(Problem) What you give back should match the entries below character for character.

(Information supplied)

⁂

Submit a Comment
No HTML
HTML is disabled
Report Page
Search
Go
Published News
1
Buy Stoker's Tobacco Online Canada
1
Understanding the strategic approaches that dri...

⁂

(Answer to this exercise)
Submit a Comment
No HTML
HTML is disabled
Report Page
Search
Go
Published News
1
Buy Stoker's Tobacco Online Canada
1
Understanding the strategic approaches that dri...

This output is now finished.